→ To do: From the entries below, copy exactly the lines from the one that contains "Airbnb hisse hedefi, düşük satın alma oranı" through the one that contains "VOTRE EXPERT", both included, and only those.

(Source records)

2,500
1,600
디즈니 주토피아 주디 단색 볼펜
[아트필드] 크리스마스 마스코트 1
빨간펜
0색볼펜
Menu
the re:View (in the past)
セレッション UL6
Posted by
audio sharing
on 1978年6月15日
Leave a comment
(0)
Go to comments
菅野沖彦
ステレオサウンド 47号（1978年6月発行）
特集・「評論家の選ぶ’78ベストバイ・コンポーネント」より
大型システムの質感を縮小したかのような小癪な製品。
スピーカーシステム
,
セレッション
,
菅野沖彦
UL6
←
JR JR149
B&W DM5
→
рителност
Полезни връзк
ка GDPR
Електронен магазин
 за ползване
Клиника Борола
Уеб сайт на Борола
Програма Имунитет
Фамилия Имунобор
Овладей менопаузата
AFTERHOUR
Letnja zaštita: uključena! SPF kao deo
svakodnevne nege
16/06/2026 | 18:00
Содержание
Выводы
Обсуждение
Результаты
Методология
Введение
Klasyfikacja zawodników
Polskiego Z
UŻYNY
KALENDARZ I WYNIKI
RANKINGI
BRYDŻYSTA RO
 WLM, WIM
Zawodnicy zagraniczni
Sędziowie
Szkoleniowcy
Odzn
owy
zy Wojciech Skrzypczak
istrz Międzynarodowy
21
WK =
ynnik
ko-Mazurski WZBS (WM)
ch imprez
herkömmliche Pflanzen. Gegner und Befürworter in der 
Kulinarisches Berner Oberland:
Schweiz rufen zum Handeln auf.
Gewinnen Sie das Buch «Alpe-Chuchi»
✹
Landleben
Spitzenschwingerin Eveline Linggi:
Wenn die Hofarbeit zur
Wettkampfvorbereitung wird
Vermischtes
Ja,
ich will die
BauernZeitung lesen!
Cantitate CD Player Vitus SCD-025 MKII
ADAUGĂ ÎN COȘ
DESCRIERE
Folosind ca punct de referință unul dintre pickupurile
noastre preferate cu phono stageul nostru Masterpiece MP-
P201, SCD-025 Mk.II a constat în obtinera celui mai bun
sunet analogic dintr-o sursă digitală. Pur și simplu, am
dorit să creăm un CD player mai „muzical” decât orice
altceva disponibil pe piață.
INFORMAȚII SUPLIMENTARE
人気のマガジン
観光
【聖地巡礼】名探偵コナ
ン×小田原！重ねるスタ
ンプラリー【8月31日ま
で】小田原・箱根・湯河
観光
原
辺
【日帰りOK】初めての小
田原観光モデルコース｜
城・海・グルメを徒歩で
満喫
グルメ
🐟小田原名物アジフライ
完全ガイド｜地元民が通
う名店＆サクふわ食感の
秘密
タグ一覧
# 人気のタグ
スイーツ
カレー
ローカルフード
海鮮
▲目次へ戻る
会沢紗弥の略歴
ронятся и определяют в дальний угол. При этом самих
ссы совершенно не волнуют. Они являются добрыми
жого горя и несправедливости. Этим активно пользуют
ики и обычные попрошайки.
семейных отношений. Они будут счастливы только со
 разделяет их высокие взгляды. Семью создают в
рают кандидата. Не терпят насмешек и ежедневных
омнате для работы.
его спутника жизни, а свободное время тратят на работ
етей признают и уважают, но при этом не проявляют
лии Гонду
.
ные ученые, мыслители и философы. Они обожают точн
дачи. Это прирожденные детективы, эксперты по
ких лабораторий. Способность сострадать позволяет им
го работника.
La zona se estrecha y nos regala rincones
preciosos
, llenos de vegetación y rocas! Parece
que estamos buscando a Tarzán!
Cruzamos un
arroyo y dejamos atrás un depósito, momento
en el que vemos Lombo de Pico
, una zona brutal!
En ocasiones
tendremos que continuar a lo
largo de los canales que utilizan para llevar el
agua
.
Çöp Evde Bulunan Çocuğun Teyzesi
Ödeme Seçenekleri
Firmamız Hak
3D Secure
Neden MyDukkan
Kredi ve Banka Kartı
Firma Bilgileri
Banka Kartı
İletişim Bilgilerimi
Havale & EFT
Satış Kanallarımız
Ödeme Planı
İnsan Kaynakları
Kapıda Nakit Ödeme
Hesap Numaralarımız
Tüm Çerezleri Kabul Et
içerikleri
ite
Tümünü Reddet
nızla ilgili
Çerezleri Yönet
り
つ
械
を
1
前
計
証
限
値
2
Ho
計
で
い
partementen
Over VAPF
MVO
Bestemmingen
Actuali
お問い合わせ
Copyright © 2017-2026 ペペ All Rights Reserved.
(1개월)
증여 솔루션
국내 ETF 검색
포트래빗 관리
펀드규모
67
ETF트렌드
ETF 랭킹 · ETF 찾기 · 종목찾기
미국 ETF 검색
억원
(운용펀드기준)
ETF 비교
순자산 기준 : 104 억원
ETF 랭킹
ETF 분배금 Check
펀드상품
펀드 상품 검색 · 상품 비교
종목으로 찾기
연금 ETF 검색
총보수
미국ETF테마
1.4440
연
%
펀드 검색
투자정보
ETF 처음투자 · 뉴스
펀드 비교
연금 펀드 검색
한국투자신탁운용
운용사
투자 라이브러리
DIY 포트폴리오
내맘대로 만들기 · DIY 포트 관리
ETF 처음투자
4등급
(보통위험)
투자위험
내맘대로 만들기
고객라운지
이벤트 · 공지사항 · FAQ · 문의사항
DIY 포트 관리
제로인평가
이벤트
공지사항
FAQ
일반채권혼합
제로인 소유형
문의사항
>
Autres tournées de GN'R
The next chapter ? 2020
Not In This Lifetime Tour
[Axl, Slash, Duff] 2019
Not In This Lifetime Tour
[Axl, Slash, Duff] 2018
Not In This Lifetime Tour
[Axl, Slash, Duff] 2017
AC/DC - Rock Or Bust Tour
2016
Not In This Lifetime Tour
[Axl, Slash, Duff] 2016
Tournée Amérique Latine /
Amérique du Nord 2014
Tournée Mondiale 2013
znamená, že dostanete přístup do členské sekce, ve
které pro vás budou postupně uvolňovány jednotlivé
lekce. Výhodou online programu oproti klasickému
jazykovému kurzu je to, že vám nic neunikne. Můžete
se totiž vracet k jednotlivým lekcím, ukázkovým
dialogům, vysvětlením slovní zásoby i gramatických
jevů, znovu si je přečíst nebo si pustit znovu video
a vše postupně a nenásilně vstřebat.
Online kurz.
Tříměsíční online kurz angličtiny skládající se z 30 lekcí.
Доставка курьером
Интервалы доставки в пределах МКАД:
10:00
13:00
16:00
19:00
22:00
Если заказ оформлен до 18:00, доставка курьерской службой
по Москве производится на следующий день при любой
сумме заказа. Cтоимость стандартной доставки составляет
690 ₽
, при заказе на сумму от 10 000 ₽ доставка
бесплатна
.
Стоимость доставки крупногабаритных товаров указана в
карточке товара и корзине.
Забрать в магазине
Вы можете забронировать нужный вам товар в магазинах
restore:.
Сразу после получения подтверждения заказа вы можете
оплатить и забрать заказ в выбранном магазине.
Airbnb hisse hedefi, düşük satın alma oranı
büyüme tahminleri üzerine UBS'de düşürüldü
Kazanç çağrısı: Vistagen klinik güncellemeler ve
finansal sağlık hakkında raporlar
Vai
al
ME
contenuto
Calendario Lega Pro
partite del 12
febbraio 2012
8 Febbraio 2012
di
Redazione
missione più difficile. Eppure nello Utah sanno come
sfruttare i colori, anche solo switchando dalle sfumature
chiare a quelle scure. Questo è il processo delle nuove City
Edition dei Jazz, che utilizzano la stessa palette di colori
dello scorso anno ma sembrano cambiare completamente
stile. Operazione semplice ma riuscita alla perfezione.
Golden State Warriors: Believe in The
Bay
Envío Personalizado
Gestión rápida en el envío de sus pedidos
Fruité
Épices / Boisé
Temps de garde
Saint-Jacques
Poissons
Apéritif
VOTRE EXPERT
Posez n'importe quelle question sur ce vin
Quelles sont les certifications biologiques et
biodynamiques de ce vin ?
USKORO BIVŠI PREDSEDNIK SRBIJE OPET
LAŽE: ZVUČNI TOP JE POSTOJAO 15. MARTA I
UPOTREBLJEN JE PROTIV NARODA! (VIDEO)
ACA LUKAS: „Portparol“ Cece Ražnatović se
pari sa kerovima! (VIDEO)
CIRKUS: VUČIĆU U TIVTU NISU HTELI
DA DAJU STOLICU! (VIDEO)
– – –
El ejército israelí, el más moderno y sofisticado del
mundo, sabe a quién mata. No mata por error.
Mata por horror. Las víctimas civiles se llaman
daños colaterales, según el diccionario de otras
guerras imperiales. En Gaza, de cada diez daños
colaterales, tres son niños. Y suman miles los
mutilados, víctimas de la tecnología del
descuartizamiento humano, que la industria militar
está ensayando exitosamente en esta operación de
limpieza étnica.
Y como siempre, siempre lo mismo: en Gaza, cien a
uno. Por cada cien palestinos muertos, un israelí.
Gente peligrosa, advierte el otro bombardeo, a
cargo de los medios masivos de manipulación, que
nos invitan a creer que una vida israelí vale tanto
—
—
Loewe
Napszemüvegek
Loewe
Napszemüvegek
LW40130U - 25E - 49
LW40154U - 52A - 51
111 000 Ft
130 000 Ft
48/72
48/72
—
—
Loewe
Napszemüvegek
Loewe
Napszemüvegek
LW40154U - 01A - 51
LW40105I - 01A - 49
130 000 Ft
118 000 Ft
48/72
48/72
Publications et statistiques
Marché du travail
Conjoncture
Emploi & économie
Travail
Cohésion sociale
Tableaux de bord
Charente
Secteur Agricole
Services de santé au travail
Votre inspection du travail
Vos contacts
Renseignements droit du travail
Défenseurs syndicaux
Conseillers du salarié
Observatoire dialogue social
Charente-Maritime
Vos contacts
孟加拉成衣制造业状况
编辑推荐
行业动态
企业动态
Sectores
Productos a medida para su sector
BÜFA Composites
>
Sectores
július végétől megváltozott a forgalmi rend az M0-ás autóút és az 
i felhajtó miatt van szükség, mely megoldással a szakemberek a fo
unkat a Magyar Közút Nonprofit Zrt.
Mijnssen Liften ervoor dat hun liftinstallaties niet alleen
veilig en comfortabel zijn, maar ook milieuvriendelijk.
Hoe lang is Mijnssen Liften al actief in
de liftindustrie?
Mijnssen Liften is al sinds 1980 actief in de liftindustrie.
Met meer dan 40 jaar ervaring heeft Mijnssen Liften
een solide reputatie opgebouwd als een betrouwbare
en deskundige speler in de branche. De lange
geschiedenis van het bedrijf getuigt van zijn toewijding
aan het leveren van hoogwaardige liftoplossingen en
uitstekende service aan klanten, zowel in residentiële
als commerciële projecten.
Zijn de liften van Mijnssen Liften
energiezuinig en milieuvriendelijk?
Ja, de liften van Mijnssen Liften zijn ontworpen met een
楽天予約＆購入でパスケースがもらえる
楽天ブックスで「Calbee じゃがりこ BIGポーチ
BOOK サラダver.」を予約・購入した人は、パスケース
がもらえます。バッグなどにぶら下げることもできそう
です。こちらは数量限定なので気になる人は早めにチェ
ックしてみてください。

→ Exercise answer:
Airbnb hisse hedefi, düşük satın alma oranı
büyüme tahminleri üzerine UBS'de düşürüldü
Kazanç çağrısı: Vistagen klinik güncellemeler ve
finansal sağlık hakkında raporlar
Vai
al
ME
contenuto
Calendario Lega Pro
partite del 12
febbraio 2012
8 Febbraio 2012
di
Redazione
missione più difficile. Eppure nello Utah sanno come
sfruttare i colori, anche solo switchando dalle sfumature
chiare a quelle scure. Questo è il processo delle nuove City
Edition dei Jazz, che utilizzano la stessa palette di colori
dello scorso anno ma sembrano cambiare completamente
stile. Operazione semplice ma riuscita alla perfezione.
Golden State Warriors: Believe in The
Bay
Envío Personalizado
Gestión rápida en el envío de sus pedidos
Fruité
Épices / Boisé
Temps de garde
Saint-Jacques
Poissons
Apéritif
VOTRE EXPERT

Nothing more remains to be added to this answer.